人はいつも合理的な判断をしているとは限りません。特に投資のように損益が関わる場面では、感情によるバイアスが判断を狂わせることがあります。
その代表的な理論が「プロスペクト理論」です。投資判断を支える基礎知識として、この理論の仕組みと心理的作用について理解を深めていきましょう。

プロスペクト理論とは

プロスペクト理論とは、「人は損失を避けたいという気持ちが強すぎるあまり、非合理的な判断をしてしまう」という意思決定に関する理論です。1979年に心理学者のダニエル・カーネマンとエイモス・トベルスキーによって提唱され、2002年にはカーネマンがノーベル経済学賞を受賞したことでも知られています。
この理論は、行動経済学の代表的な理論の一つであり、特に投資や購買行動における心理的なバイアスを説明する上で欠かせない考え方です。たとえば、同じ金額を得る場合と失う場合では、人は損をすることの方により強く反応します。つまり「得る喜び」よりも「損する苦しみ」の方が大きく感じられるというわけです。
このような人間の非合理的な判断は、投資判断にも大きな影響を与えます。冷静なはずの判断が、実は感情に大きく左右されていることを理解することが、成功する投資家への第一歩となります。

心理的作用

プロスペクト理論には、主に以下の3つの心理的作用が含まれています。これらはすべて、投資家の判断を狂わせる原因となりうるものです。

損失回避性

もっとも代表的なのが「損失回避性」です。これは、人は得をすることよりも損をすることを避けたがる傾向があるというものです。たとえば、「この商品を買えば年間3万円の得になる」よりも「この商品を買わないと年間3万円の損をする」と伝えた方が、消費者の心に強く響きます。投資においても、含み損を抱えている株をなかなか売却できない心理や、少しの利益で早々に売ってしまう行動は、この損失回避性によるものです。

参照点依存性

人は価値を絶対値で判断するのではなく、自分の基準(参照点)と比較して判断する傾向があります。たとえば、株価が1000円から1200円に上がった後に1100円まで下がると「損をした」と感じるかもしれませんが、実際には購入価格より利益が出ているケースもあります。
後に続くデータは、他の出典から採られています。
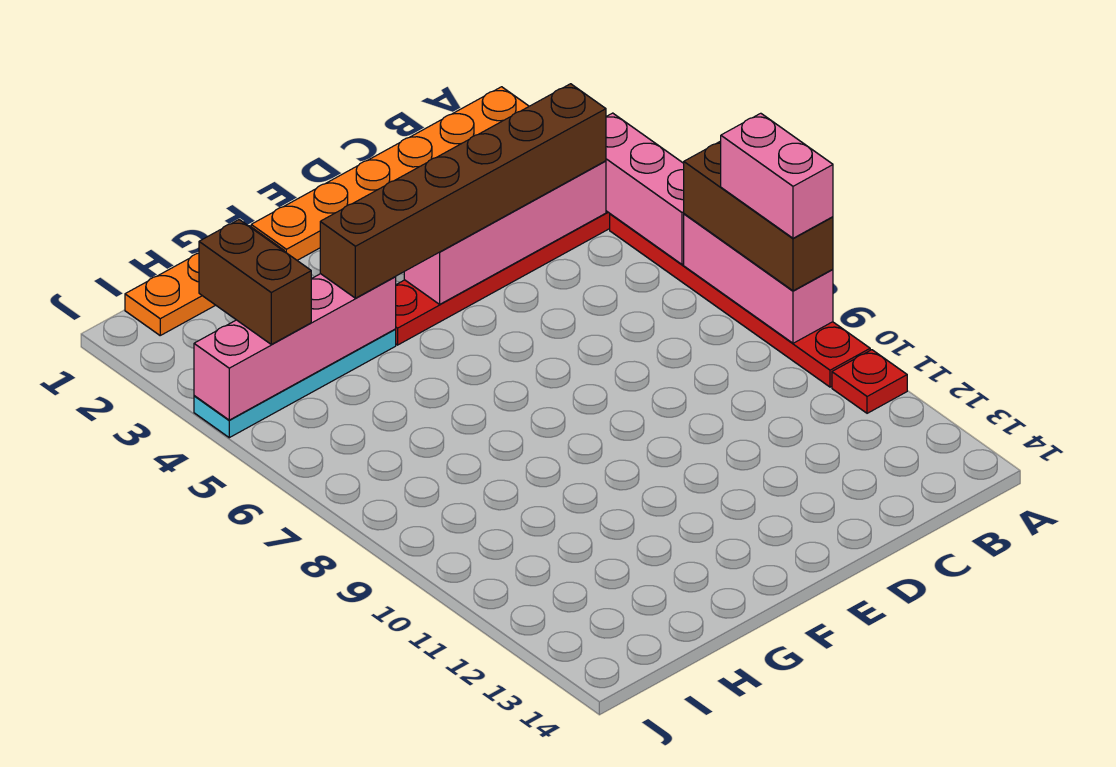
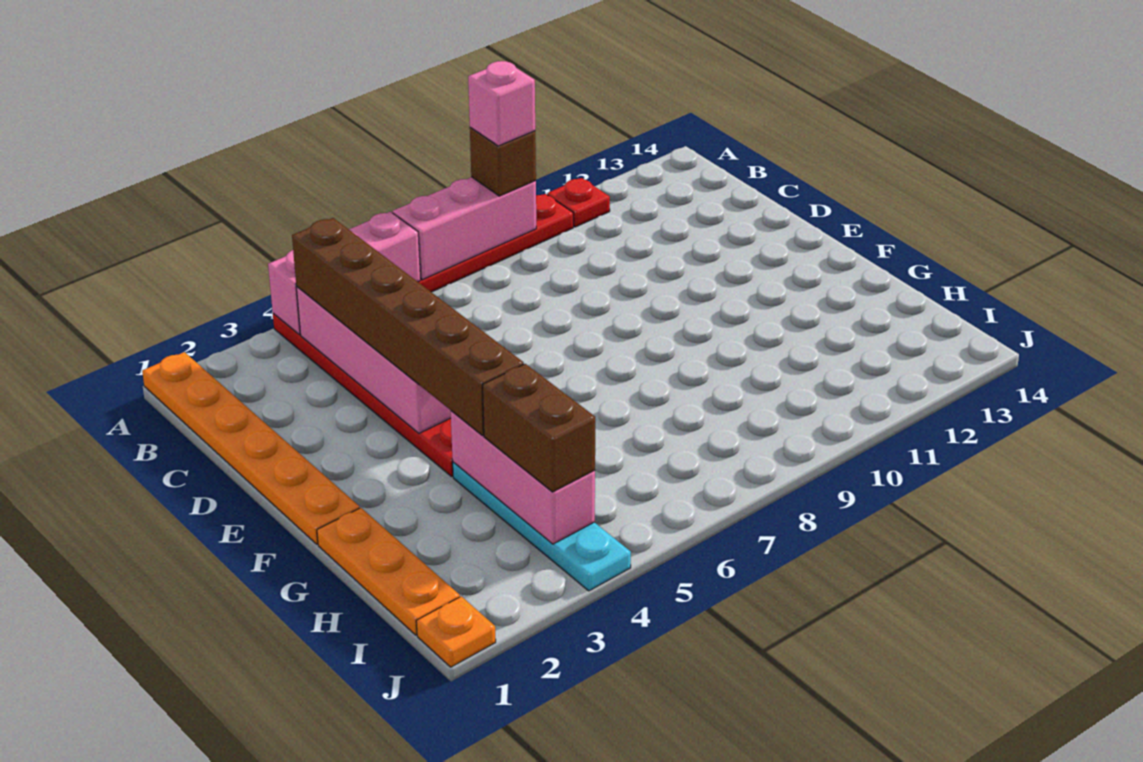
brown brick A7:A9 level 3 -> brown brick A9 level 3
pink brick A8:A9 level 4 -> pink brick A9 level 4
pink brick G4:J4 level 2 -> pink brick G4:I4 level 2
brown brick I3:I4 level 3 -> brown brick H4:I4 level 3
none -> orange plate J1 level 1

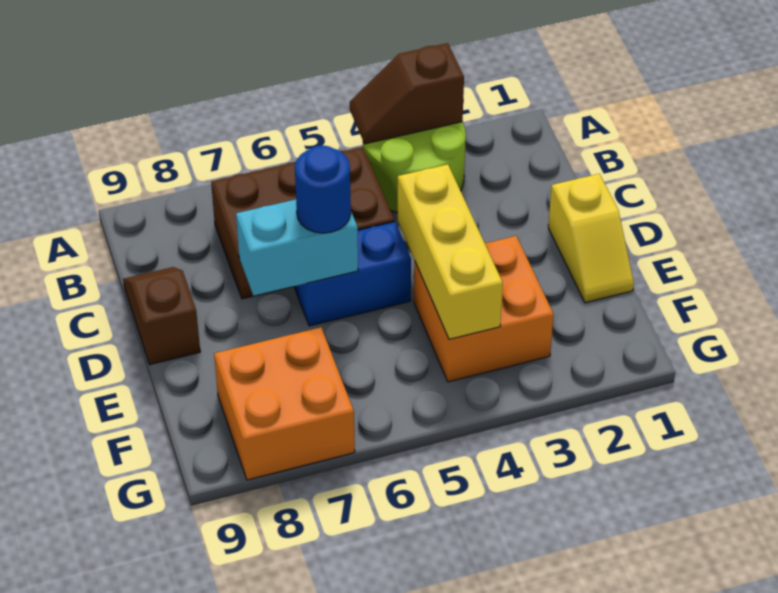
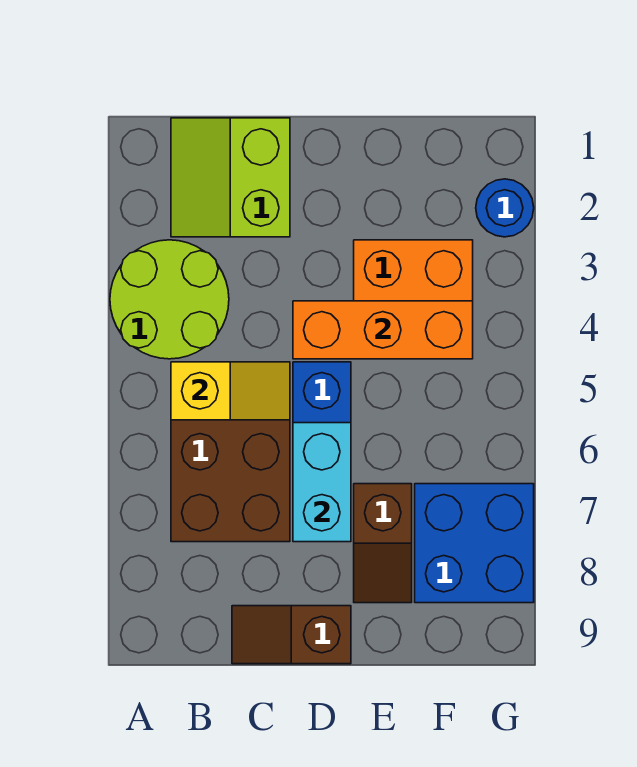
brown slope A3:A4 level 2 top 3 -> brown slope E7:E8 level 1 top 7
none -> lime slope B1:C2 level 1 top C
yellow slope D1:E1 level 1 top D -> yellow slope B5:C5 level 2 top B
yellow brick D4:F4 level 2 -> orange brick D4:F4 level 2
blue round brick D6 level 3 -> blue round brick G2 level 1
orange brick F7:G8 level 1 -> blue brick F7:G8 level 1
このように、過去の価格や購入時の価格を基準に損得を判断してしまうのが、参照点依存性の特徴です。

感応度逓減性

同じ金額の損失や利益でも、金額の大小によって感じ方に差が出るのが「感応度逓減性」です。たとえば、1000円の買い物で200円安くなると「得をした」と感じやすいですが、10万円の買い物で同じ200円の値引きでは「大した差ではない」と感じることが多いです。投資額が大きくなるほど、小さな変動に対する感情の動きが鈍くなる傾向があります。

投資判断への影響

これらの心理作用は、冷静で合理的な判断を必要とする投資の場面で、思わぬミスを引き起こす要因となります。過去の損失に固執して適切なタイミングで損切りできなかったり、割高とわかっていても「買い逃す恐怖」にかられてエントリーしてしまったりといった行動が典型的です。
プロスペクト理論を理解し、自分自身の判断が感情に左右されていないかを意識することが、安定した投資成績を実現するための鍵となるでしょう。